Oyumun rengini belirlemek üzere konuşacağım ama önce bir not düşelim, gecenin saat 02.15'indeyiz, Meclis’in etrafı polis tarafından kuşatılmış, her yere bariyerler örülmüş, Meclis televizyonu bile çalışmıyor, bir yasayı geçirmeye çalışıyorsunuz. Bu normal olabilir mi? Olamaz. Bu korkunun, yaptığınızın halk tarafından kabul edilmediğini bilmenin bir eseri. Öncelikle, bu kapkaç kanun yapma anlayışını şiddetle protesto ediyorum.

Burada önce "çoklu baro" dediniz, sonra ipliği pazara çıkınca buradan geri bastınız ama arkadaşlar biz bu yasaya "hayır" oyu vereceğiz çünkü bu bir paralel baro yasasıdır.

‘Saraydan sipariş geliyor, paketleyip meclisten geçiriyorsunuz"

Biz, bu yasaya "hayır" oyu vereceğiz çünkü 10 avukat 1 delegeyle temsil edilirken; "5 bin avukat 1 delegeyle temsil edilsin" diyorsunuz. Temsilde adalet diye pazarlıyorsunuz, Saray’a tam teslimiyet istiyorsunuz, gerisi hikâye diyoruz. Niye böyle diyoruz? On sekiz yıldır yasa yapıyorsunuz. Hangisi bu halkın, memleketin lehine oldu? Bakın, 2002-2007 arası 1000 yasadan 5 tanesi torbaymış; 2015'ten sonra her 2 yasadan 1 tanesi torba. Halkın geleceğini çalarken tek tek değinmeye bile gerek duymuyorsunuz, Saray’dan sipariş geliyor, paketleyip Meclis’ten geçiriyorsunuz çünkü çoğunluksunuz, ne emredilirse onu yapıyorsunuz. Çoğu zaman içeriğini bile bilmeden "Eller kalksın" deniyor kalkıyor, "İnsin" deniyor iniyor.

Burada halkın bir menfaati var mı? Muhalefet acaba haklı olabilir mi? Elinizi bir gün olsun cebinizden çıkartıp vicdanınıza koyup bu soruyu sormanızı istiyoruz.
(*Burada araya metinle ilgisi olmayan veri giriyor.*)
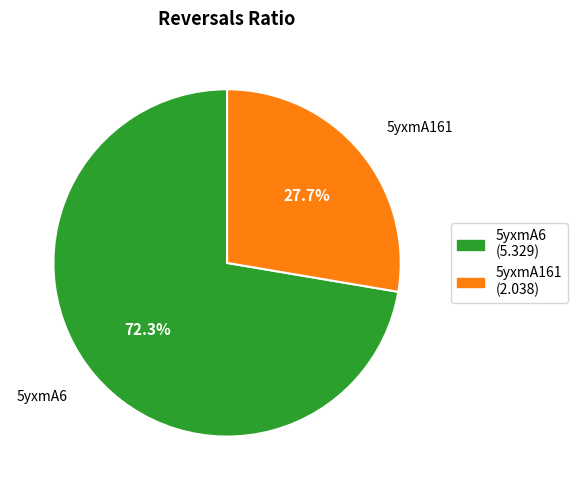

Does 5yxmA161 account for over 50% of the chart?

No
‘Artık 'kandırıldık' diyecek yeriniz kalmadı'

Bizim vicdanımız rahat, başımız dik, alnımız açık. Sizin, artık "Kandırıldık" diyecek yeriniz kalmadı. Bu yasaya barolar örgütlenerek direnecekler. Şunu bilmeniz gerekir ki evdeki hesap artık çarşıya uymuyor. En fazla bir iki sene sonra bu yasaları ortadan kaldırmak için biz biraz daha fazla mesai yapacağız ama bu yasalar mutlaka ortadan kaldırılacak. Siz de biliyorsunuz, gidiyorsunuz. Bakın, uyarıyorum; Bu, Meclis’teki son fütursuz döneminiz, bu baskı ve zorbalık, işçiyi, emekçiyi, kadınları, gençleri karşınıza alan yolun sonuna geldiniz.

Son sözüm şu: Siz sanıyorsunuz ki biraz sonra el kaldıracaksınız ve her şey bitecek. Ben de diyorum ki: "Bu daha başlangıç, mücadeleye devam." Varsa cesaretiniz bir öneri yapıyorum; gelin, önden bir kural koyalım bu sefer, ben ne çıkarsa kabul edeceğim. İçinizde teklifi oylarken sadece eli Fethullah'ın eline değmeyenler el kaldırsın her şeyi kabul ediyorum.